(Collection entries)
####################

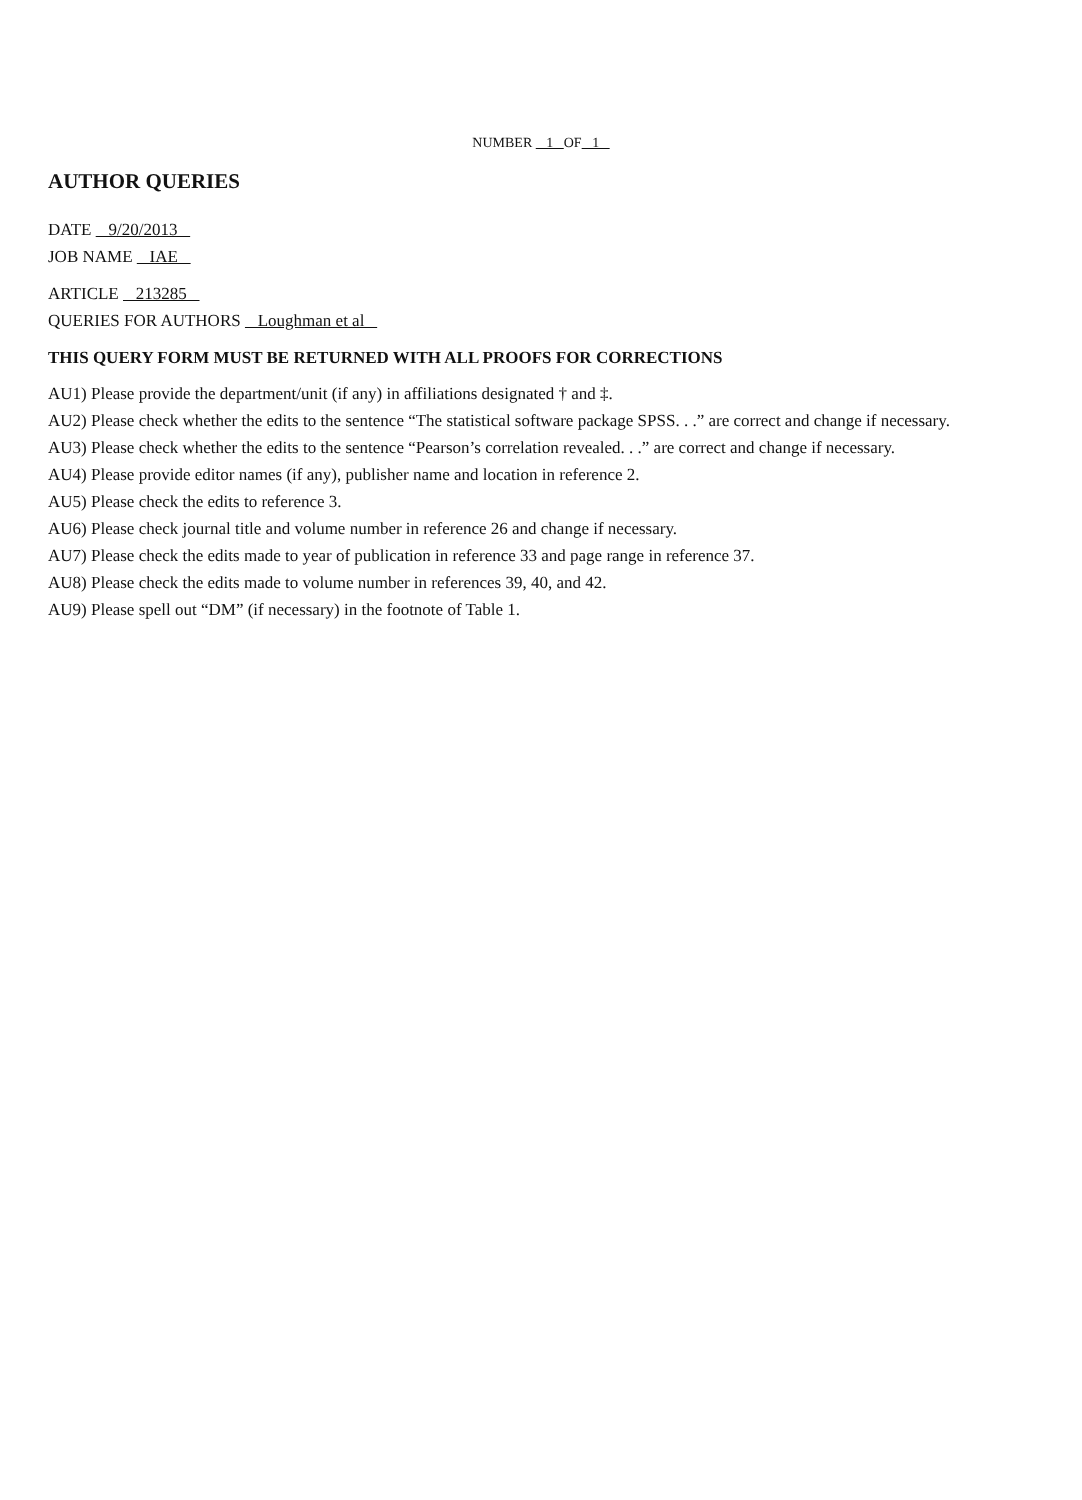NUMBER 1 OF 1
AUTHOR QUERIES
DATE 9/20/2013
JOB NAME IAE
ARTICLE 213285
QUERIES FOR AUTHORS Loughman et al
THIS QUERY FORM MUST BE RETURNED WITH ALL PROOFS FOR CORRECTIONS
AU1) Please provide the department/unit (if any) in affiliations designated † and ‡.
AU2) Please check whether the edits to the sentence “The statistical software package SPSS. . .” are correct and change if necessary.
AU3) Please check whether the edits to the sentence “Pearson’s correlation revealed. . .” are correct and change if necessary.
AU4) Please provide editor names (if any), publisher name and location in reference 2.
AU5) Please check the edits to reference 3.
AU6) Please check journal title and volume number in reference 26 and change if necessary.
AU7) Please check the edits made to year of publication in reference 33 and page range in reference 37.
AU8) Please check the edits made to volume number in references 39, 40, and 42.
AU9) Please spell out “DM” (if necessary) in the footnote of Table 1.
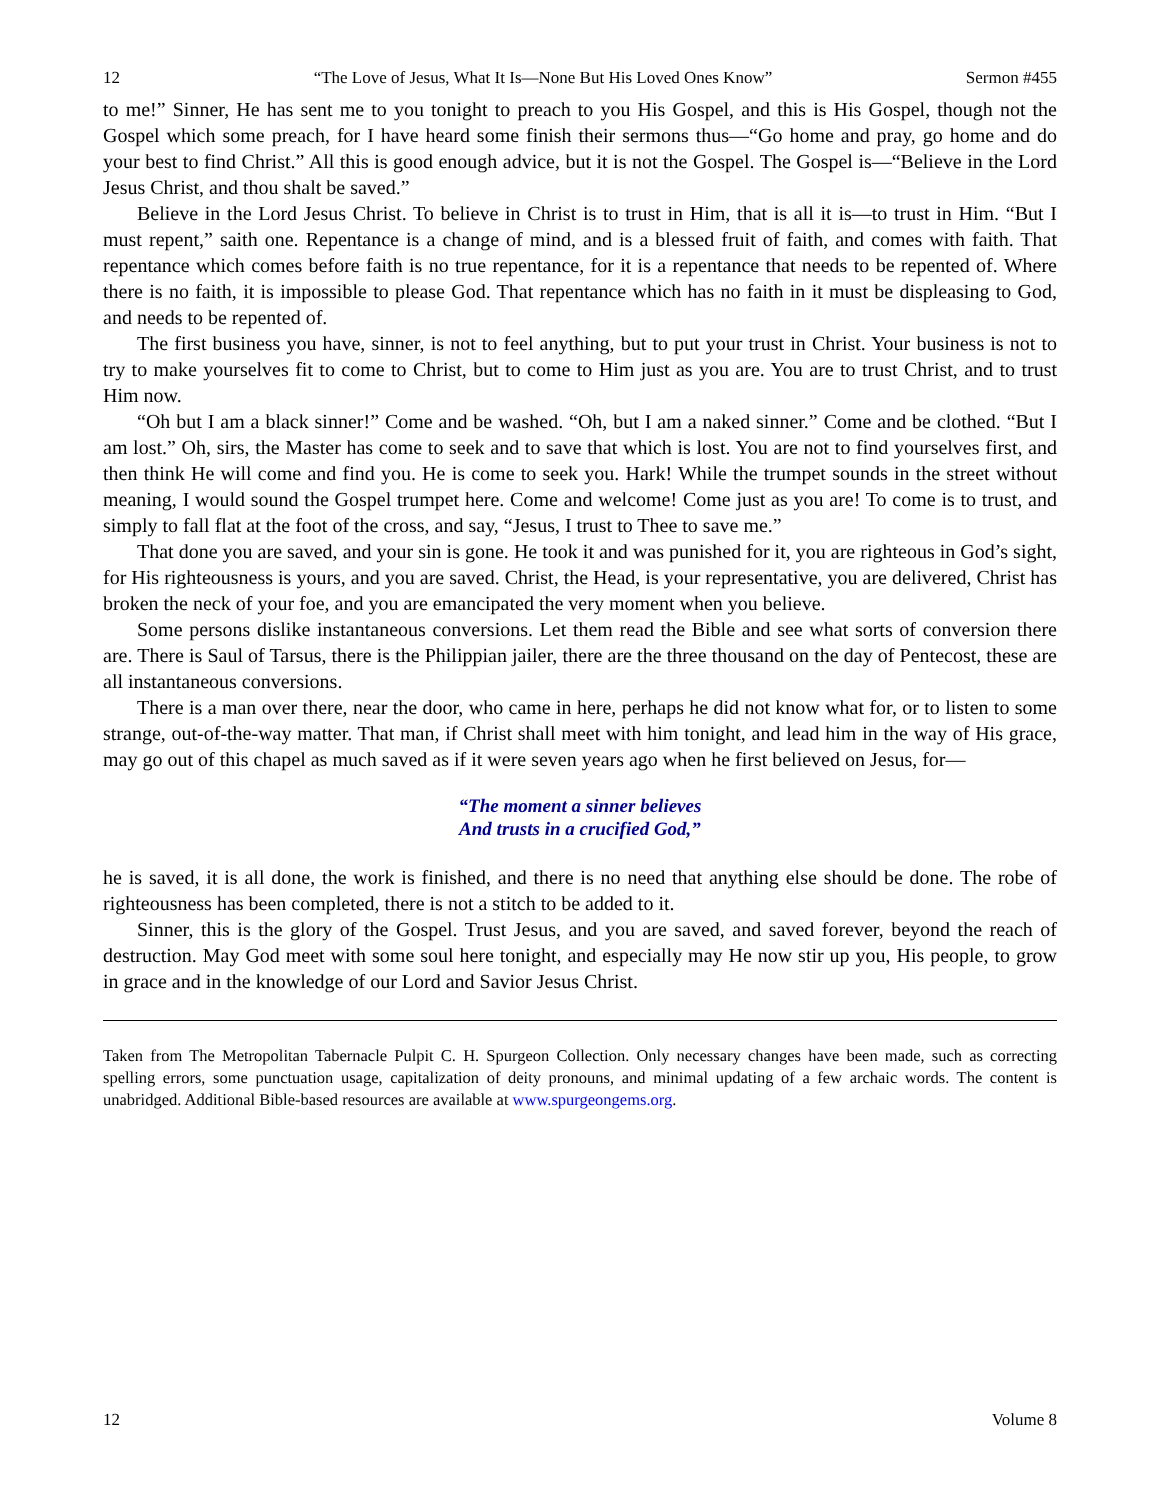12 “The Love of Jesus, What It Is—None But His Loved Ones Know” Sermon #455
to me!” Sinner, He has sent me to you tonight to preach to you His Gospel, and this is His Gospel, though not the Gospel which some preach, for I have heard some finish their sermons thus—“Go home and pray, go home and do your best to find Christ.” All this is good enough advice, but it is not the Gospel. The Gospel is—“Believe in the Lord Jesus Christ, and thou shalt be saved.”
Believe in the Lord Jesus Christ. To believe in Christ is to trust in Him, that is all it is—to trust in Him. “But I must repent,” saith one. Repentance is a change of mind, and is a blessed fruit of faith, and comes with faith. That repentance which comes before faith is no true repentance, for it is a repentance that needs to be repented of. Where there is no faith, it is impossible to please God. That repentance which has no faith in it must be displeasing to God, and needs to be repented of.
The first business you have, sinner, is not to feel anything, but to put your trust in Christ. Your business is not to try to make yourselves fit to come to Christ, but to come to Him just as you are. You are to trust Christ, and to trust Him now.
“Oh but I am a black sinner!” Come and be washed. “Oh, but I am a naked sinner.” Come and be clothed. “But I am lost.” Oh, sirs, the Master has come to seek and to save that which is lost. You are not to find yourselves first, and then think He will come and find you. He is come to seek you. Hark! While the trumpet sounds in the street without meaning, I would sound the Gospel trumpet here. Come and welcome! Come just as you are! To come is to trust, and simply to fall flat at the foot of the cross, and say, “Jesus, I trust to Thee to save me.”
That done you are saved, and your sin is gone. He took it and was punished for it, you are righteous in God’s sight, for His righteousness is yours, and you are saved. Christ, the Head, is your representative, you are delivered, Christ has broken the neck of your foe, and you are emancipated the very moment when you believe.
Some persons dislike instantaneous conversions. Let them read the Bible and see what sorts of conversion there are. There is Saul of Tarsus, there is the Philippian jailer, there are the three thousand on the day of Pentecost, these are all instantaneous conversions.
There is a man over there, near the door, who came in here, perhaps he did not know what for, or to listen to some strange, out-of-the-way matter. That man, if Christ shall meet with him tonight, and lead him in the way of His grace, may go out of this chapel as much saved as if it were seven years ago when he first believed on Jesus, for—
“The moment a sinner believes
And trusts in a crucified God,”
he is saved, it is all done, the work is finished, and there is no need that anything else should be done. The robe of righteousness has been completed, there is not a stitch to be added to it.
Sinner, this is the glory of the Gospel. Trust Jesus, and you are saved, and saved forever, beyond the reach of destruction. May God meet with some soul here tonight, and especially may He now stir up you, His people, to grow in grace and in the knowledge of our Lord and Savior Jesus Christ.
Taken from The Metropolitan Tabernacle Pulpit C. H. Spurgeon Collection. Only necessary changes have been made, such as correcting spelling errors, some punctuation usage, capitalization of deity pronouns, and minimal updating of a few archaic words. The content is unabridged. Additional Bible-based resources are available at www.spurgeongems.org.
12 Volume 8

####################

▶ **Your assignment**:
Reproduce the data above exactly, but only the lines from the one showing "AU4) Please provide" through the one showing "The first business", with both ends kept and the pictures left out.

▶ **Task solution**:
AU4) Please provide editor names (if any), publisher name and location in reference 2.
AU5) Please check the edits to reference 3.
AU6) Please check journal title and volume number in reference 26 and change if necessary.
AU7) Please check the edits made to year of publication in reference 33 and page range in reference 37.
AU8) Please check the edits made to volume number in references 39, 40, and 42.
AU9) Please spell out “DM” (if necessary) in the footnote of Table 1.
12 “The Love of Jesus, What It Is—None But His Loved Ones Know” Sermon #455
to me!” Sinner, He has sent me to you tonight to preach to you His Gospel, and this is His Gospel, though not the Gospel which some preach, for I have heard some finish their sermons thus—“Go home and pray, go home and do your best to find Christ.” All this is good enough advice, but it is not the Gospel. The Gospel is—“Believe in the Lord Jesus Christ, and thou shalt be saved.”
Believe in the Lord Jesus Christ. To believe in Christ is to trust in Him, that is all it is—to trust in Him. “But I must repent,” saith one. Repentance is a change of mind, and is a blessed fruit of faith, and comes with faith. That repentance which comes before faith is no true repentance, for it is a repentance that needs to be repented of. Where there is no faith, it is impossible to please God. That repentance which has no faith in it must be displeasing to God, and needs to be repented of.
The first business you have, sinner, is not to feel anything, but to put your trust in Christ. Your business is not to try to make yourselves fit to come to Christ, but to come to Him just as you are. You are to trust Christ, and to trust Him now.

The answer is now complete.